● AIM OF THE EXERCISE: Down to the last line, print the data that follows exactly, without its pictures.

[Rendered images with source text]

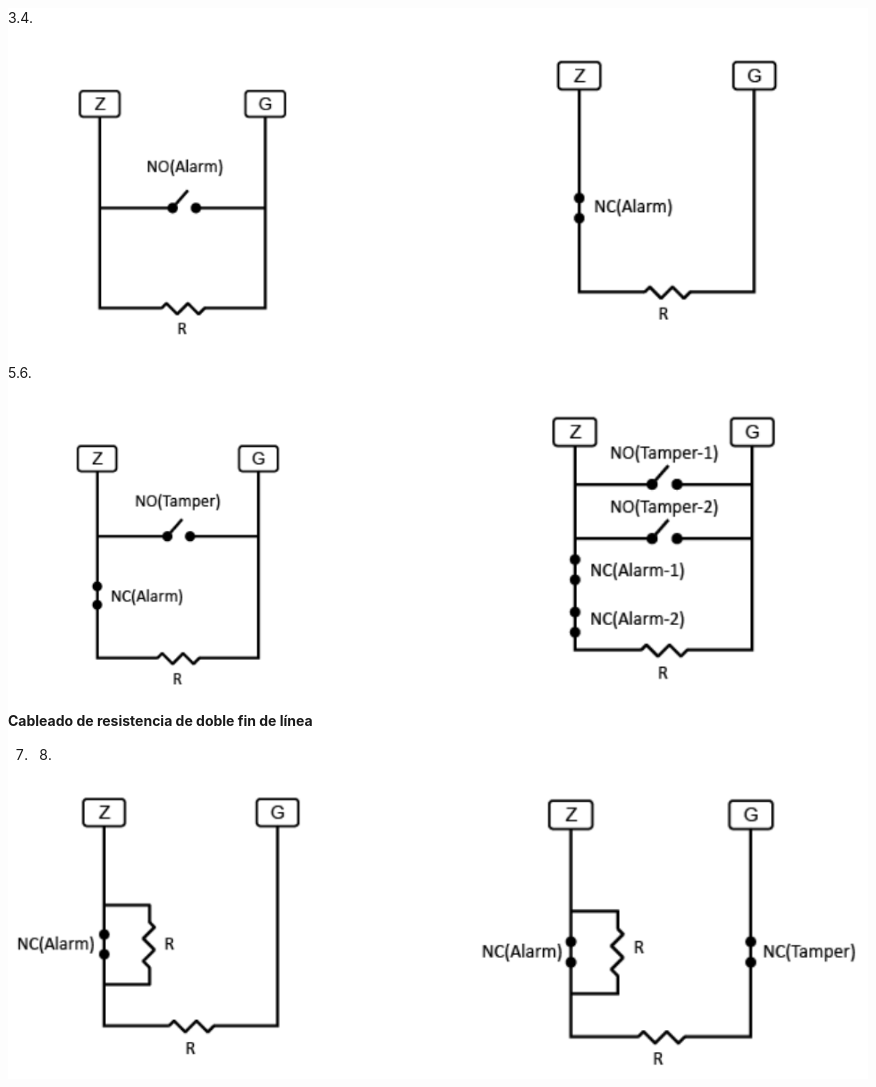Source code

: 3.4.

![](<.gitbook/assets/8 (7).png>)

5.6.

![](<.gitbook/assets/9 (10).png>)

**Cableado de resistencia de doble fin de línea**

7. 8.

![](<.gitbook/assets/10 (11).png>)
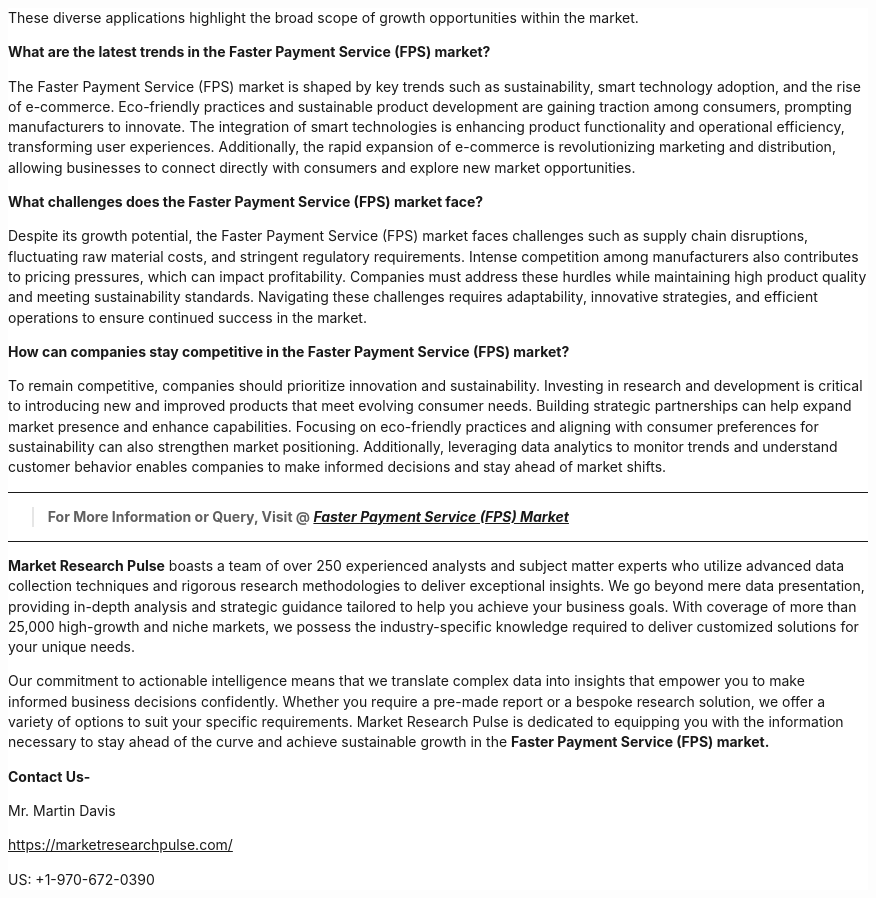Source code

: These diverse applications highlight the broad scope of growth opportunities within the market.</p><p><strong>What are the latest trends in the Faster Payment Service (FPS) market?</strong></p><p>The Faster Payment Service (FPS) market is shaped by key trends such as sustainability, smart technology adoption, and the rise of e-commerce. Eco-friendly practices and sustainable product development are gaining traction among consumers, prompting manufacturers to innovate. The integration of smart technologies is enhancing product functionality and operational efficiency, transforming user experiences. Additionally, the rapid expansion of e-commerce is revolutionizing marketing and distribution, allowing businesses to connect directly with consumers and explore new market opportunities.</p><p><strong>What challenges does the Faster Payment Service (FPS) market face?</strong></p><p>Despite its growth potential, the Faster Payment Service (FPS) market faces challenges such as supply chain disruptions, fluctuating raw material costs, and stringent regulatory requirements. Intense competition among manufacturers also contributes to pricing pressures, which can impact profitability. Companies must address these hurdles while maintaining high product quality and meeting sustainability standards. Navigating these challenges requires adaptability, innovative strategies, and efficient operations to ensure continued success in the market.</p><p><strong>How can companies stay competitive in the Faster Payment Service (FPS) market?</strong></p><p>To remain competitive, companies should prioritize innovation and sustainability. Investing in research and development is critical to introducing new and improved products that meet evolving consumer needs. Building strategic partnerships can help expand market presence and enhance capabilities. Focusing on eco-friendly practices and aligning with consumer preferences for sustainability can also strengthen market positioning. Additionally, leveraging data analytics to monitor trends and understand customer behavior enables companies to make informed decisions and stay ahead of market shifts.</p><hr /><blockquote><p><strong>For More Information or Query, Visit @&nbsp;<em><a href="https://marketresearchpulse.com/report/43671/faster-payment-service-fps-market?utm_source=Linkedin&utm_medium=023">Faster Payment Service (FPS) Market</a></em></strong></p></blockquote><hr /><p><strong>Market Research Pulse</strong> boasts a team of over 250 experienced analysts and subject matter experts who utilize advanced data collection techniques and rigorous research methodologies to deliver exceptional insights. We go beyond mere data presentation, providing in-depth analysis and strategic guidance tailored to help you achieve your business goals. With coverage of more than 25,000 high-growth and niche markets, we possess the industry-specific knowledge required to deliver customized solutions for your unique needs.</p><p>Our commitment to actionable intelligence means that we translate complex data into insights that empower you to make informed business decisions confidently. Whether you require a pre-made report or a bespoke research solution, we offer a variety of options to suit your specific requirements. Market Research Pulse is dedicated to equipping you with the information necessary to stay ahead of the curve and achieve sustainable growth in the <strong>Faster Payment Service (FPS) market.</strong></p><p><strong>Contact Us-</strong></p><p>Mr. Martin Davis</p><p>https://marketresearchpulse.com/</p><p>US: +1-970-672-0390</p>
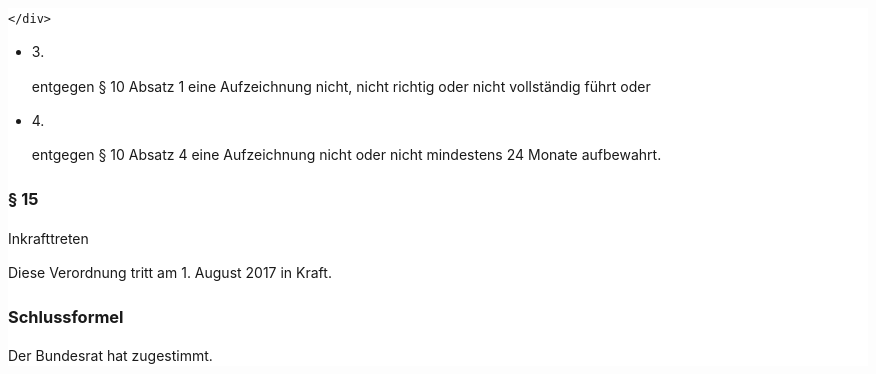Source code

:     </div>

  - 3\.
    
    <div>
    
    entgegen § 10 Absatz 1 eine Aufzeichnung nicht, nicht richtig oder
    nicht vollständig führt oder
    
    </div>

  - 4\.
    
    <div>
    
    entgegen § 10 Absatz 4 eine Aufzeichnung nicht oder nicht mindestens
    24 Monate aufbewahrt.
    
    </div>

</div>

</div>

</div>

</div>

<span id="BJNR265900017BJNE001600000.html"></span>

### § 15  
Inkrafttreten

<div>

<div class="jnhtml">

<div>

<div class="jurAbsatz">

Diese Verordnung tritt am 1. August 2017 in Kraft.

</div>

</div>

</div>

</div>

<span id="BJNR265900017BJNE001700000.html"></span>

### Schlussformel  

<div>

<div class="jnhtml">

<div>

<div class="jurAbsatz">

Der Bundesrat hat zugestimmt.

</div>

</div>

</div>

</div>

● WRITTEN RESPONSE:
Source code

: 3.4.

![](<.gitbook/assets/8 (7).png>)

5.6.

![](<.gitbook/assets/9 (10).png>)

**Cableado de resistencia de doble fin de línea**

7. 8.

![](<.gitbook/assets/10 (11).png>)
Source code

: These diverse applications highlight the broad scope of growth opportunities within the market.</p><p><strong>What are the latest trends in the Faster Payment Service (FPS) market?</strong></p><p>The Faster Payment Service (FPS) market is shaped by key trends such as sustainability, smart technology adoption, and the rise of e-commerce. Eco-friendly practices and sustainable product development are gaining traction among consumers, prompting manufacturers to innovate. The integration of smart technologies is enhancing product functionality and operational efficiency, transforming user experiences. Additionally, the rapid expansion of e-commerce is revolutionizing marketing and distribution, allowing businesses to connect directly with consumers and explore new market opportunities.</p><p><strong>What challenges does the Faster Payment Service (FPS) market face?</strong></p><p>Despite its growth potential, the Faster Payment Service (FPS) market faces challenges such as supply chain disruptions, fluctuating raw material costs, and stringent regulatory requirements. Intense competition among manufacturers also contributes to pricing pressures, which can impact profitability. Companies must address these hurdles while maintaining high product quality and meeting sustainability standards. Navigating these challenges requires adaptability, innovative strategies, and efficient operations to ensure continued success in the market.</p><p><strong>How can companies stay competitive in the Faster Payment Service (FPS) market?</strong></p><p>To remain competitive, companies should prioritize innovation and sustainability. Investing in research and development is critical to introducing new and improved products that meet evolving consumer needs. Building strategic partnerships can help expand market presence and enhance capabilities. Focusing on eco-friendly practices and aligning with consumer preferences for sustainability can also strengthen market positioning. Additionally, leveraging data analytics to monitor trends and understand customer behavior enables companies to make informed decisions and stay ahead of market shifts.</p><hr /><blockquote><p><strong>For More Information or Query, Visit @&nbsp;<em><a href="https://marketresearchpulse.com/report/43671/faster-payment-service-fps-market?utm_source=Linkedin&utm_medium=023">Faster Payment Service (FPS) Market</a></em></strong></p></blockquote><hr /><p><strong>Market Research Pulse</strong> boasts a team of over 250 experienced analysts and subject matter experts who utilize advanced data collection techniques and rigorous research methodologies to deliver exceptional insights. We go beyond mere data presentation, providing in-depth analysis and strategic guidance tailored to help you achieve your business goals. With coverage of more than 25,000 high-growth and niche markets, we possess the industry-specific knowledge required to deliver customized solutions for your unique needs.</p><p>Our commitment to actionable intelligence means that we translate complex data into insights that empower you to make informed business decisions confidently. Whether you require a pre-made report or a bespoke research solution, we offer a variety of options to suit your specific requirements. Market Research Pulse is dedicated to equipping you with the information necessary to stay ahead of the curve and achieve sustainable growth in the <strong>Faster Payment Service (FPS) market.</strong></p><p><strong>Contact Us-</strong></p><p>Mr. Martin Davis</p><p>https://marketresearchpulse.com/</p><p>US: +1-970-672-0390</p>
Source code

:     </div>

  - 3\.
    
    <div>
    
    entgegen § 10 Absatz 1 eine Aufzeichnung nicht, nicht richtig oder
    nicht vollständig führt oder
    
    </div>

  - 4\.
    
    <div>
    
    entgegen § 10 Absatz 4 eine Aufzeichnung nicht oder nicht mindestens
    24 Monate aufbewahrt.
    
    </div>

</div>

</div>

</div>

</div>

<span id="BJNR265900017BJNE001600000.html"></span>

### § 15  
Inkrafttreten

<div>

<div class="jnhtml">

<div>

<div class="jurAbsatz">

Diese Verordnung tritt am 1. August 2017 in Kraft.

</div>

</div>

</div>

</div>

<span id="BJNR265900017BJNE001700000.html"></span>

### Schlussformel  

<div>

<div class="jnhtml">

<div>

<div class="jurAbsatz">

Der Bundesrat hat zugestimmt.

</div>

</div>

</div>

</div>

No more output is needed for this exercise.